The certificate may in particular be used to demonstrate one or more of the following:
- (a) the status or rights of each heir or, as the case may be, of each legatee named in the certificate and their shares in the estate;
- (b) to grant the heir (s) or, as the case may be, the heir (s) named in the certificate of the specific asset or assets forming part of the estate;
- (c) the rights of the person named in the certificate to execute the will or to administer the estate.
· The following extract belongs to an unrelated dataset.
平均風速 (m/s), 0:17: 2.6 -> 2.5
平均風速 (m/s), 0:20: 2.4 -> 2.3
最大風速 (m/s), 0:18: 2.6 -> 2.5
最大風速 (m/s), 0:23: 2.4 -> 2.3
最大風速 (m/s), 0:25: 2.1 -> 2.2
The authority to issue a certificate is usually the court with jurisdiction in succession matters or another body authorized to do so
The application for a certificate shall be submitted on an official form
The attestation has its effects in all Member States without requiring any particular procedure. It is presumed that the certificate correctly states the circumstances that have been established under the law applicable to the succession or other applicable law as regards the matter in question. It is presumed that the person mentioned in the certificate as the heir, legatee, executor of the will or administrator of the estate has the status mentioned in the certificate or has the rights or powers specified in the certificate without any conditions or restrictions regarding these rights or powers other than those specified in the certificate. It is presumed that any person who, acting on the basis of information certified in the certificate, makes a payment or who transfers items to the person indicated in the certificate as the person authorized to accept payments or items, has performed legal action with the person authorized to accept the payment or items, unless the person she knows that the content of the certificate is incorrect or is not aware of this irregularity due to gross negligence. In the event that the person mentioned in the certificate as the person authorized to dispose of the estate inherits the ordinance for the benefit of another person, it is presumed that this other person, if acting on the basis of the information certified in the certificate, has performed legal action with the person authorized to dispose of the property in question, unless that the person knows that the content of the certificate is incorrect or is not aware of this irregularity due to gross negligence. The certificate is a valid document for the purposes of entering inheritance property in the competent registry of a Member State.